Identify every line in the data below that contains the string "pode", and copy each of those lines. Case counts.

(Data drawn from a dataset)
####################
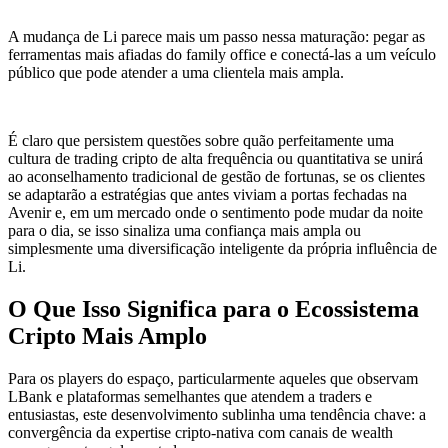
A mudança de Li parece mais um passo nessa maturação: pegar as
ferramentas mais afiadas do family office e conectá-las a um veículo
público que pode atender a uma clientela mais ampla.
É claro que persistem questões sobre quão perfeitamente uma
cultura de trading cripto de alta frequência ou quantitativa se unirá
ao aconselhamento tradicional de gestão de fortunas, se os clientes
se adaptarão a estratégias que antes viviam a portas fechadas na
Avenir e, em um mercado onde o sentimento pode mudar da noite
para o dia, se isso sinaliza uma confiança mais ampla ou
simplesmente uma diversificação inteligente da própria influência de
Li.
O Que Isso Significa para o Ecossistema
Cripto Mais Amplo
Para os players do espaço, particularmente aqueles que observam
LBank e plataformas semelhantes que atendem a traders e
entusiastas, este desenvolvimento sublinha uma tendência chave: a
convergência da expertise cripto-nativa com canais de wealth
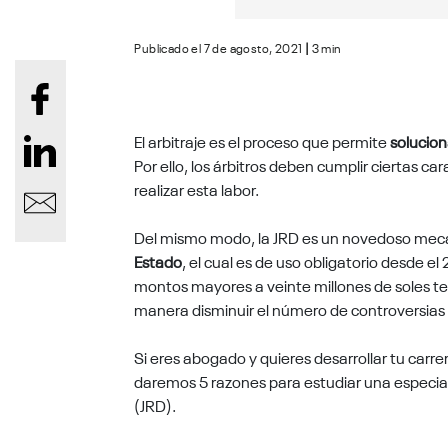
Publicado el 7 de agosto, 2021
|
3 min
El arbitraje es el proceso que permite
solucion
Por ello, los árbitros deben cumplir ciertas c
realizar esta labor.
Del mismo modo, la JRD es un novedoso mec
Estado
, el cual es de uso obligatorio desde e
montos mayores a veinte millones de soles te
manera disminuir el número de controversias
Si eres abogado y quieres desarrollar tu carrer
daremos 5 razones para estudiar una especial
(JRD).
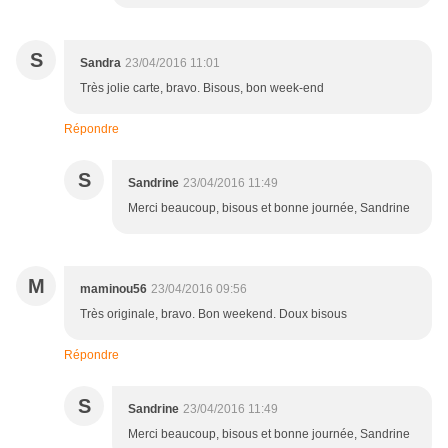
S
Sandra
23/04/2016 11:01
Très jolie carte, bravo. Bisous, bon week-end
Répondre
S
Sandrine
23/04/2016 11:49
Merci beaucoup, bisous et bonne journée, Sandrine
M
maminou56
23/04/2016 09:56
Très originale, bravo. Bon weekend. Doux bisous
Répondre
S
Sandrine
23/04/2016 11:49
Merci beaucoup, bisous et bonne journée, Sandrine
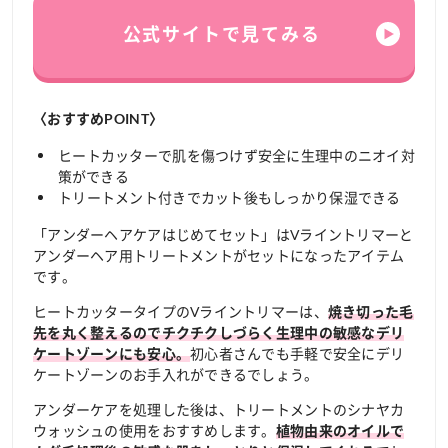
公式サイトで見てみる
〈おすすめPOINT〉
ヒートカッターで肌を傷つけず安全に生理中のニオイ対
策ができる
トリートメント付きでカット後もしっかり保湿できる
「アンダーヘアケアはじめてセット」はVライントリマーと
アンダーヘア用トリートメントがセットになったアイテム
です。
ヒートカッタータイプのVライントリマーは、
焼き切った毛
先を丸く整えるのでチクチクしづらく生理中の敏感なデリ
初心者さんでも手軽で安全にデリ
ケートゾーンにも安心。
ケートゾーンのお手入れができるでしょう。
アンダーケアを処理した後は、トリートメントのシナヤカ
ウォッシュの使用をおすすめします。
植物由来のオイルで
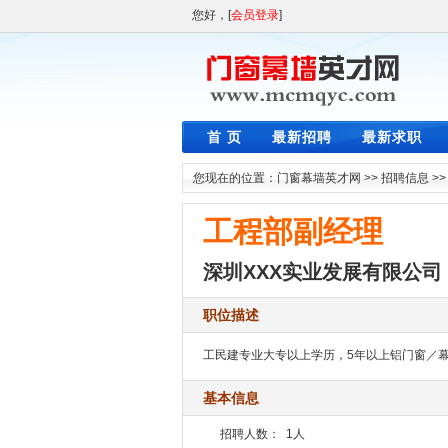
您好，[
会员登录
]
首 页
最新招聘
最新求职
您现在的位置：
门窗幕墙英才网
>>
招聘信息
>
工程部副经理
深圳XXX实业发展有限公司
职位描述
工民建专业大专以上学历，5年以上铝门窗／
基本信息
招聘人数：
1人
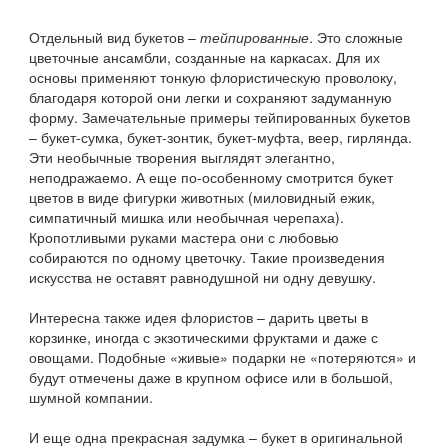
Отдельный вид букетов –
тейпированные
. Это сложные
цветочные ансамбли, созданные на каркасах. Для их
основы применяют тонкую флористическую проволоку,
благодаря которой они легки и сохраняют задуманную
форму. Замечательные примеры тейпированных букетов
– букет-сумка, букет-зонтик, букет-муфта, веер, гирлянда.
Эти необычные творения выглядят элегантно,
неподражаемо. А еще по-особенному смотрится букет
цветов в виде фигурки животных (миловидный ежик,
симпатичный мишка или необычная черепаха).
Кропотливыми руками мастера они с любовью
собираются по одному цветочку. Такие произведения
искусства не оставят равнодушной ни одну девушку.
Интересна также идея флористов – дарить цветы в
корзинке, иногда с экзотическими фруктами и даже с
овощами. Подобные «живые» подарки не «потеряются» и
будут отмечены даже в крупном офисе или в большой,
шумной компании.
И еще одна прекрасная задумка – букет в оригинальной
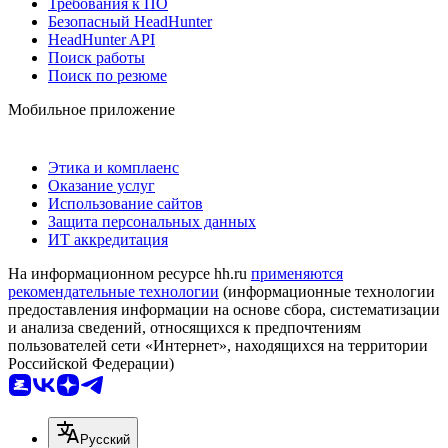
Требования к ПО
Безопасный HeadHunter
HeadHunter API
Поиск работы
Поиск по резюме
Мобильное приложение
Этика и комплаенс
Оказание услуг
Использование сайтов
Защита персональных данных
ИТ аккредитация
На информационном ресурсе hh.ru
применяются
рекомендательные технологии
(информационные технологии
предоставления информации на основе сбора, систематизации
и анализа сведений, относящихся к предпочтениям
пользователей сети «Интернет», находящихся на территории
Российской Федерации)
Русский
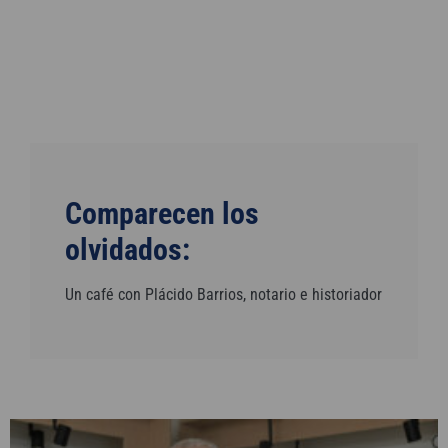
Comparecen los
olvidados:
Un café con Plácido Barrios, notario e historiador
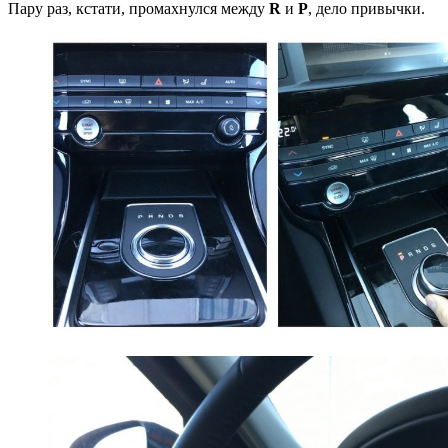
Пару раз, кстати, промахнулся между
R
и
P
, дело привычки.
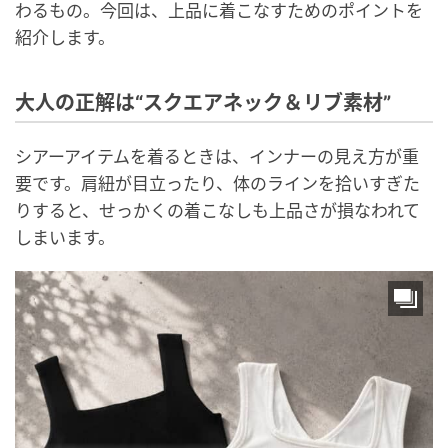
わるもの。今回は、上品に着こなすためのポイントを
紹介します。
大人の正解は“スクエアネック＆リブ素材”
シアーアイテムを着るときは、インナーの見え方が重
要です。肩紐が目立ったり、体のラインを拾いすぎた
りすると、せっかくの着こなしも上品さが損なわれて
しまいます。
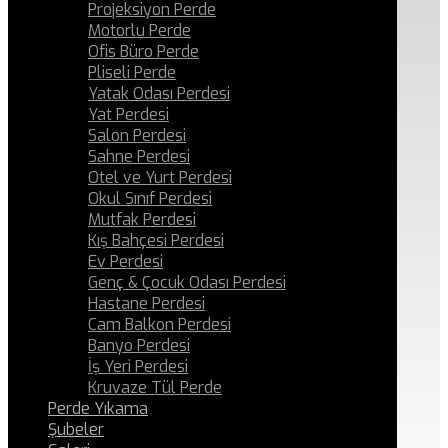
Projeksiyon Perde
Motorlu Perde
Ofis Büro Perde
Pliseli Perde
Yatak Odası Perdesi
Yat Perdesi
Salon Perdesi
Sahne Perdesi
Otel ve Yurt Perdesi
Okul Sınıf Perdesi
Mutfak Perdesi
Kış Bahçesi Perdesi
Ev Perdesi
Genç & Çocuk Odası Perdesi
Hastane Perdesi
Cam Balkon Perdesi
Banyo Perdesi
İş Yeri Perdesi
Kruvaze Tül Perde
Perde Yıkama
Şubeler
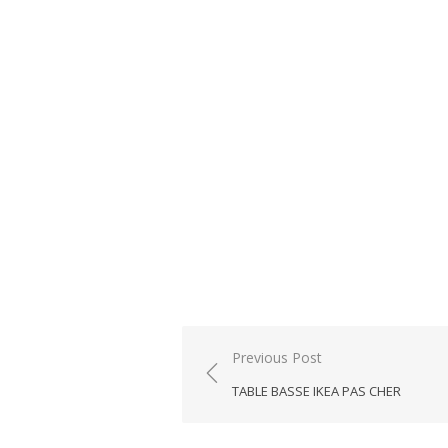
Post
Previous Post
navigation
TABLE BASSE IKEA PAS CHER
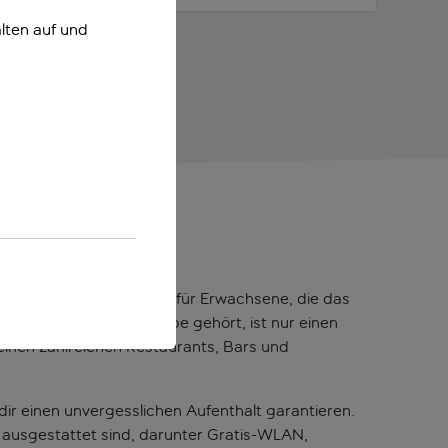
lten auf und
nen modernen Rückzugsort für Erwachsene, die das
m UNESCO-Weltkulturerbe gehört, ist nur einen
einen zahlreichen Restaurants, Bars und
ir einen unvergesslichen Aufenthalt garantieren.
en ausgestattet sind, darunter Gratis-WLAN,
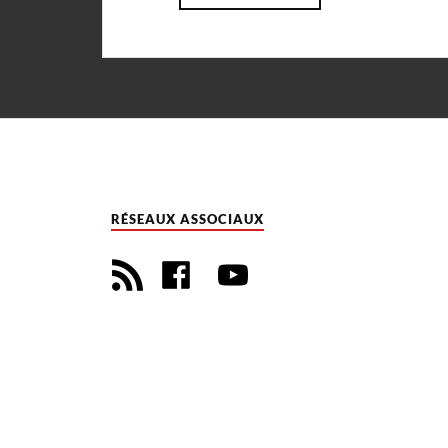
RÉSEAUX ASSOCIAUX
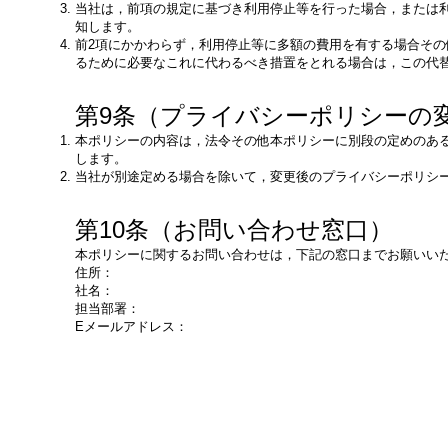
当社は，前項の規定に基づき利用停止等を行った場合，または
知します。
前2項にかかわらず，利用停止等に多額の費用を有する場合そ
るために必要なこれに代わるべき措置をとれる場合は，この代
第9条（プライバシーポリシーの
本ポリシーの内容は，法令その他本ポリシーに別段の定めのあ
します。
当社が別途定める場合を除いて，変更後のプライバシーポリシ
第10条（お問い合わせ窓口）
本ポリシーに関するお問い合わせは，下記の窓口までお願いい
住所：
社名：
担当部署：
Eメールアドレス：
####################
> _The answer_
público que pode atender a uma clientela mais ampla.
Avenir e, em um mercado onde o sentimento pode mudar da noite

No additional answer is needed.